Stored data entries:
----

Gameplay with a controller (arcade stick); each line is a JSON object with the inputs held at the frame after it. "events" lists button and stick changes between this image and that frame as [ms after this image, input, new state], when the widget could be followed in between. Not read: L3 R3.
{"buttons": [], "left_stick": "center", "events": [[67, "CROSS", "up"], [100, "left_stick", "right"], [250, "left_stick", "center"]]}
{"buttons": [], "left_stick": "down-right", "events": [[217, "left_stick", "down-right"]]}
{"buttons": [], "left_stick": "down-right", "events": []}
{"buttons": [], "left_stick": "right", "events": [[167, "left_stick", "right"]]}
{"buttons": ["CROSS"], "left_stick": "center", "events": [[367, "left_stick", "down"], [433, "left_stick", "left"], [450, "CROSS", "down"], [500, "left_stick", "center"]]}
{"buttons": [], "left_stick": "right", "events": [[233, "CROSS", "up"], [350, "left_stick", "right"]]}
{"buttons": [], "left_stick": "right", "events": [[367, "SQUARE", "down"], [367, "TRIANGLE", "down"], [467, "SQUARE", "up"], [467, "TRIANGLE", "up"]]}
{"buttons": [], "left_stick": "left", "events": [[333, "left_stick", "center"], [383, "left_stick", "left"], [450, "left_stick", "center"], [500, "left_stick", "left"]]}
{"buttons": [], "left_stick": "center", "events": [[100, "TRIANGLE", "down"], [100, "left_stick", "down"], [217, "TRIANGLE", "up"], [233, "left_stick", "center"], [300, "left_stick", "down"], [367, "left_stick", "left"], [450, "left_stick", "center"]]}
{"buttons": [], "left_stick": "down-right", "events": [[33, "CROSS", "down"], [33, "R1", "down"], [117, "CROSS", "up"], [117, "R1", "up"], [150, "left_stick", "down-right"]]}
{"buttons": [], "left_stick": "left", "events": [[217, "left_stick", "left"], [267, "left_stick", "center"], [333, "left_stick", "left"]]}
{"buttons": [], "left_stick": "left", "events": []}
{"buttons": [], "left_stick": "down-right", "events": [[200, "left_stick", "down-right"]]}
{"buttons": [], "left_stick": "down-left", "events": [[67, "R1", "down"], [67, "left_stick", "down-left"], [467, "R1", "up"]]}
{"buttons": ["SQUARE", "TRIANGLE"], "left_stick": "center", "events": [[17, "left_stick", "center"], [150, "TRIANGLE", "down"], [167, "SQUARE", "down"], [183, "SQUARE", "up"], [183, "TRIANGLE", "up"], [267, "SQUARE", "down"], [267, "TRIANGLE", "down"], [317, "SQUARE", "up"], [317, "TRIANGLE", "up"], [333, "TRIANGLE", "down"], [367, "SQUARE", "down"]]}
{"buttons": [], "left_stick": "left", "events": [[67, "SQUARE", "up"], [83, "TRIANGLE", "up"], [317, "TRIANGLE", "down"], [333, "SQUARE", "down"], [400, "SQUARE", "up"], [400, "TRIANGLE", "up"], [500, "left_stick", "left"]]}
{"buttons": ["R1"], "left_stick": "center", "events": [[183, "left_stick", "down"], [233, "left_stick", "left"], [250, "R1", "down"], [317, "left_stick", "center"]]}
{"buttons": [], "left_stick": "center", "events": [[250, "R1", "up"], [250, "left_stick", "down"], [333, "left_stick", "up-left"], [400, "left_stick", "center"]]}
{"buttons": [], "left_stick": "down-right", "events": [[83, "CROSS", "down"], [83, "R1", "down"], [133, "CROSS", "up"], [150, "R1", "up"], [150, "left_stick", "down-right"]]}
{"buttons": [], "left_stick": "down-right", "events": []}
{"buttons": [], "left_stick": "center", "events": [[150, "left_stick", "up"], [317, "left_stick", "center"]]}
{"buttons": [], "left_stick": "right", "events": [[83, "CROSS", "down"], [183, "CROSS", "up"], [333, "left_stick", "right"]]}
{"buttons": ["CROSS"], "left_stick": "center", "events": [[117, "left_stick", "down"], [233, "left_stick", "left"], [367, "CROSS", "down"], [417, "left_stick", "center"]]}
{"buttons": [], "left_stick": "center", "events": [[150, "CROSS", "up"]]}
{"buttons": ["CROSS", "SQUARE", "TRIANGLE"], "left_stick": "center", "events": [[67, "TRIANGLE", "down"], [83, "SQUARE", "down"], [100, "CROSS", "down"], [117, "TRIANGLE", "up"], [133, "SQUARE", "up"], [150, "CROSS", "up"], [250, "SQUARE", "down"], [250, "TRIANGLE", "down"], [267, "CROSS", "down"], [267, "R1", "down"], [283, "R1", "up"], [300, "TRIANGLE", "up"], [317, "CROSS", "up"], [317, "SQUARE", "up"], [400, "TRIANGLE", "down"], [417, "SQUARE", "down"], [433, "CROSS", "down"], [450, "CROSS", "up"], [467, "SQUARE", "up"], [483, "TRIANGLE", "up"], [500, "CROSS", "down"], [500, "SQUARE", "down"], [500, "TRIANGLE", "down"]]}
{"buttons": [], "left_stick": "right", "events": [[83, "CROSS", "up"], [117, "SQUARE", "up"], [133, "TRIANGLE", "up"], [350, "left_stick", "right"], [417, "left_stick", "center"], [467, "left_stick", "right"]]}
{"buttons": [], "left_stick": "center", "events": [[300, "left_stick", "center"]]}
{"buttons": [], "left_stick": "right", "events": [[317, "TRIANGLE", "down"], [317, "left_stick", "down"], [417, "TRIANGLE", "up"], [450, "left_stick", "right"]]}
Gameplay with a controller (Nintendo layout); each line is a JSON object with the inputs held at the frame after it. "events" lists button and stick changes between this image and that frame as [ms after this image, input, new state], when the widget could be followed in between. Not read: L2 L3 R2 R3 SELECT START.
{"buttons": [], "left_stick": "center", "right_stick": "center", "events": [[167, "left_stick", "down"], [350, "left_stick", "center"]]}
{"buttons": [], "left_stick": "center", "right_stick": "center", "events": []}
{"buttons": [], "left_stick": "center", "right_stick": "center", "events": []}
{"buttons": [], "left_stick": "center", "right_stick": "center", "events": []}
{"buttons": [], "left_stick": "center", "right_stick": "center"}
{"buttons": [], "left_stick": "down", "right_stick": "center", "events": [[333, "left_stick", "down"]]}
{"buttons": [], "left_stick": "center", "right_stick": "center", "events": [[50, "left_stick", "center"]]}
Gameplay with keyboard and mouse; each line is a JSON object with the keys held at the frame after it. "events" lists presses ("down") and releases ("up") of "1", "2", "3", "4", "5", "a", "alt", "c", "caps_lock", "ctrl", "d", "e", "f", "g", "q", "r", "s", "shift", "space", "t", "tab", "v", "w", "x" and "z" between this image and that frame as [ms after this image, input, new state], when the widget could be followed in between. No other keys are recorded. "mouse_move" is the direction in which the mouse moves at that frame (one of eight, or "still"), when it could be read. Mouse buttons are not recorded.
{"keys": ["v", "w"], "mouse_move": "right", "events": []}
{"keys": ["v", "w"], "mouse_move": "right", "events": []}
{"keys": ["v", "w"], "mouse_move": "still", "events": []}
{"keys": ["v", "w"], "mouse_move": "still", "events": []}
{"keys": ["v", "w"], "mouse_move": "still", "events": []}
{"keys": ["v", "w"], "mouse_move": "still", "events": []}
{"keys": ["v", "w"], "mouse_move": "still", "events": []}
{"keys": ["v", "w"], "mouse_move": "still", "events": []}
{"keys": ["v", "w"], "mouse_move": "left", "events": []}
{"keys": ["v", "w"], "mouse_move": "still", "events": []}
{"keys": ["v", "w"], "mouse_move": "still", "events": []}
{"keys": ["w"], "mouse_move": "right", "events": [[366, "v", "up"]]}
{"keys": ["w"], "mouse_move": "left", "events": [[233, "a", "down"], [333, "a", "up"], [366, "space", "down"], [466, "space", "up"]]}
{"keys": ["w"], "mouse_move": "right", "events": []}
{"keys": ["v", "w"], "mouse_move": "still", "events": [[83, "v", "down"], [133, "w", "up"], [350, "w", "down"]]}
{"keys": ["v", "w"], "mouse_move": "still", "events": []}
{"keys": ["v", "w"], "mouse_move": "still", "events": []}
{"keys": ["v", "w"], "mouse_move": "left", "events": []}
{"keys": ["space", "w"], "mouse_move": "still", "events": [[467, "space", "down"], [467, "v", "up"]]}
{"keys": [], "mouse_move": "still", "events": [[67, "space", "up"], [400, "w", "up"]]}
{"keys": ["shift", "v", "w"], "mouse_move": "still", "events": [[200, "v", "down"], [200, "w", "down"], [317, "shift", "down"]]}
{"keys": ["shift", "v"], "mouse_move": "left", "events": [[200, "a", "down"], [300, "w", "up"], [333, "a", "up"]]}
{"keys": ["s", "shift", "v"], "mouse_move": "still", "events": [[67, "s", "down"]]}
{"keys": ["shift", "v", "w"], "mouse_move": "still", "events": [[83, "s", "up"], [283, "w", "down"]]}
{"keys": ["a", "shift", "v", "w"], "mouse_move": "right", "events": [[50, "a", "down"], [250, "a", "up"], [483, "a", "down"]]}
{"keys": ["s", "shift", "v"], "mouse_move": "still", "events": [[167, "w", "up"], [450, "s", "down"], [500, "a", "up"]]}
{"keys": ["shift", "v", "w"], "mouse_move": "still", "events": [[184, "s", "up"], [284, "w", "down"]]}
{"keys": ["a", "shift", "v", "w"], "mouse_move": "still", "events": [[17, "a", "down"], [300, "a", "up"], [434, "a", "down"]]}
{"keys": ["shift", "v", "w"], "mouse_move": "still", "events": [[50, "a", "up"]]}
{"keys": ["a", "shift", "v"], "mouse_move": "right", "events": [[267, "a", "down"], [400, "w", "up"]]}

----

### THE TASK
Write out every line of the entries that holds the word "inputs".

### OUTPUT FOR THIS TASK
Gameplay with a controller (arcade stick); each line is a JSON object with the inputs held at the frame after it. "events" lists button and stick changes between this image and that frame as [ms after this image, input, new state], when the widget could be followed in between. Not read: L3 R3.
Gameplay with a controller (Nintendo layout); each line is a JSON object with the inputs held at the frame after it. "events" lists button and stick changes between this image and that frame as [ms after this image, input, new state], when the widget could be followed in between. Not read: L2 L3 R2 R3 SELECT START.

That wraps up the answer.